RNH Academic Director Professor Hannes H. Gissurarson was one of the speakers at an international conference on communism organised by the Estonian Institute of Historical Memory on 23 August 2018. His participation in the conference formed a part of the joint RNH-ACRE project on ‘Europe of the Victims’. Gissurarson argued that it was not a coincidence, and rather an inevitable outcome, that everywhere communism had led to totalitarianism, oppression and misery. The originators, Karl Marx and Friedrich Engels, had been full of hate and violence, as their writings, not least their exhange of private letters, showed. The two of them had also adhered to extreme scientism, believing that science was the possession rather than the pursuit of truth. Thirdly, after a revolution there was always the danger that the cruellest and most ruthless filled the vacuum left by the former powers, as Edmund Burke had pointed out in his critique of the French Revolution.

Oksanen and Gissurarson in Tallinn. Photo: Mari-Ann Kelam.

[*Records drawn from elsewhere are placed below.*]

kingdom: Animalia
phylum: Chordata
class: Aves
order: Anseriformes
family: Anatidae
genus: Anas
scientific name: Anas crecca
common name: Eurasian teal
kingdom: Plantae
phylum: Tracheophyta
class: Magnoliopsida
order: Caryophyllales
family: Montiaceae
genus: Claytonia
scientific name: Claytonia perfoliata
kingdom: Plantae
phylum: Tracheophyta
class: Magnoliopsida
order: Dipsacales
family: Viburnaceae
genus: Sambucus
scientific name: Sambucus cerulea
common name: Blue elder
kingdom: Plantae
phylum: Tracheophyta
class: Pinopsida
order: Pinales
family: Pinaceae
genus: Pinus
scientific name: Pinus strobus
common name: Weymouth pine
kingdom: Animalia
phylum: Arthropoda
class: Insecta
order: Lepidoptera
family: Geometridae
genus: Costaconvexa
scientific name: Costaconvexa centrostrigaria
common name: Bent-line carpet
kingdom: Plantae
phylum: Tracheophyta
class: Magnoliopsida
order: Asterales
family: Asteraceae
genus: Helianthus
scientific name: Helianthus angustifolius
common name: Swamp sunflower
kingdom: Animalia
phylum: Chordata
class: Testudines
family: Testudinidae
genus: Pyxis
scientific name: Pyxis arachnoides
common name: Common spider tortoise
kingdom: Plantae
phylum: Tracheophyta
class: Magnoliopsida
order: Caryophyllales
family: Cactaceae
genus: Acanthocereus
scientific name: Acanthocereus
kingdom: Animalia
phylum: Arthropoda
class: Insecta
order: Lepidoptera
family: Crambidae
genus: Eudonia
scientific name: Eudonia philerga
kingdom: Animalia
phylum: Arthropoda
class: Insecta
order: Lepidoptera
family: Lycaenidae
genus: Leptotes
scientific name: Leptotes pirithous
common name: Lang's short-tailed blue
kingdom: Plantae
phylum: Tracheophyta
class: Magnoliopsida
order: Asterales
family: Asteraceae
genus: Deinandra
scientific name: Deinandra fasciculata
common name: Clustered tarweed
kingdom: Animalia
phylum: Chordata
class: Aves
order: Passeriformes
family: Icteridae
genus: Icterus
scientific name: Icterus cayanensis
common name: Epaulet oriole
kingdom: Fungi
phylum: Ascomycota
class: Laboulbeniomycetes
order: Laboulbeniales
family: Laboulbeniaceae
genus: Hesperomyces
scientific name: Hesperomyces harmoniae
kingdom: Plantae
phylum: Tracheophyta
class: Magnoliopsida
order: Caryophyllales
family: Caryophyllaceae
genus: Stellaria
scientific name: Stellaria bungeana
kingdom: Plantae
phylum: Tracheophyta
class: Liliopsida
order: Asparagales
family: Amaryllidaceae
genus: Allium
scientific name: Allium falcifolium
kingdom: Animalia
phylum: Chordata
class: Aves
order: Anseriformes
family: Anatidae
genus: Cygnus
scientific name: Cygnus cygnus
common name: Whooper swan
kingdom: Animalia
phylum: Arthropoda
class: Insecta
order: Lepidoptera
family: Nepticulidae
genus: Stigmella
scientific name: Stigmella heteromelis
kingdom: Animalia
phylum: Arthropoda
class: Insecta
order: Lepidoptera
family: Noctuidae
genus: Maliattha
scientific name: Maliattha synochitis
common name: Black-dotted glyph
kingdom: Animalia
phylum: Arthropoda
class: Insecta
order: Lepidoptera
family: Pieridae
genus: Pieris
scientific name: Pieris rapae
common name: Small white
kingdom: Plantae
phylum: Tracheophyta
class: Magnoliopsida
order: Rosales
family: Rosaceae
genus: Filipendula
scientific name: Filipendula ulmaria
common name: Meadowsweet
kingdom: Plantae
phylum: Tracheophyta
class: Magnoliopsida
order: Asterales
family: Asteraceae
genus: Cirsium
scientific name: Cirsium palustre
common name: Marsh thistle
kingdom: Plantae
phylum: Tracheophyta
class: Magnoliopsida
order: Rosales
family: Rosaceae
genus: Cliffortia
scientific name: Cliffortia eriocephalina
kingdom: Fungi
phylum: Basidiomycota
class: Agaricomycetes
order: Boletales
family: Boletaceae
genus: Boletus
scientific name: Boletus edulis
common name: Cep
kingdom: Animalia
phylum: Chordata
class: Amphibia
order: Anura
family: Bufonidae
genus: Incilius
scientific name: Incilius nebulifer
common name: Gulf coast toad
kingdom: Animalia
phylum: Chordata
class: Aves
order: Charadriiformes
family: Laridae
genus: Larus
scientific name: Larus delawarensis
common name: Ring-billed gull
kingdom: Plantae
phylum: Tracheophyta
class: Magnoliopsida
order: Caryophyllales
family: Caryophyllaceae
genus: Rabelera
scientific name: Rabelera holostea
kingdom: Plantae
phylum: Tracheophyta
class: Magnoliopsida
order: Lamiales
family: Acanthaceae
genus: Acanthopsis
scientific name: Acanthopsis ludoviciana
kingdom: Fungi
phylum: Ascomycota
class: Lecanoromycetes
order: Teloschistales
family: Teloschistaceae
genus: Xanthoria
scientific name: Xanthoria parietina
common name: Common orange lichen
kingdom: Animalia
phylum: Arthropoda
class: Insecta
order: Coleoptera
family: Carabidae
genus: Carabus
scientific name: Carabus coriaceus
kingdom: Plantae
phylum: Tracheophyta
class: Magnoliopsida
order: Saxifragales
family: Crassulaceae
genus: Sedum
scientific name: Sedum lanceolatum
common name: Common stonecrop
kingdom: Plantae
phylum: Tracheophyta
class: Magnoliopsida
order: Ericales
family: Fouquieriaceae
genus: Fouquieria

Gissurarson elaborated on two further reasons why communism would develop into totalitarianism. In a country where the state was the sole employer, any opposition would encounter almost insurmountable difficulties: the really significant freedom was the freedom to dissent. Fifthly, the core communist programme was the abolition of dispersed ownership and freedom of trade, but it was precisely under those conditions that the dispersed knowledge of individuals was utilised, as Friedrich A. Hayek had demonstrated. If the state operated all the means of production, it would have to reduce and simplify human needs in order to implement its plans and decisions. This the state could only do by seizing control of the most important means of moulding human souls, such as schools, the media, the courts, art, science and sports, but it was precisely such a system that would be defined as being totalitarian. At the conference, Gissurarson introduced his two recent reports, Voices of the Victims: Notes Towards a Historiography of Anti-Communist Literature, published by New Direction in late 2017, og Totalitarianism in Europe: Three Case Studies, published by ACRE in early 2018.

Other speakers at the conference included Finnish-Estonian author Sofi Oksanen, author of best-selling novel Purge, and Professor Richard Overy, who has written an acclaimed comparative study of Hitler and Stalin. In conjunction with the conference, the President of Estonia, Kersti Kaljulaid, inaugurated a Memorial to the Victims of Communism in the outskirts of Tallinn. Guests at the ceremony and the conference included the ministers of justice of the three Baltic republics, Poland, Ukraine and other countries.

President Kaljulaid lays a wreath at the Memorial to the Victims of Communism. Photo: Martin Andreller.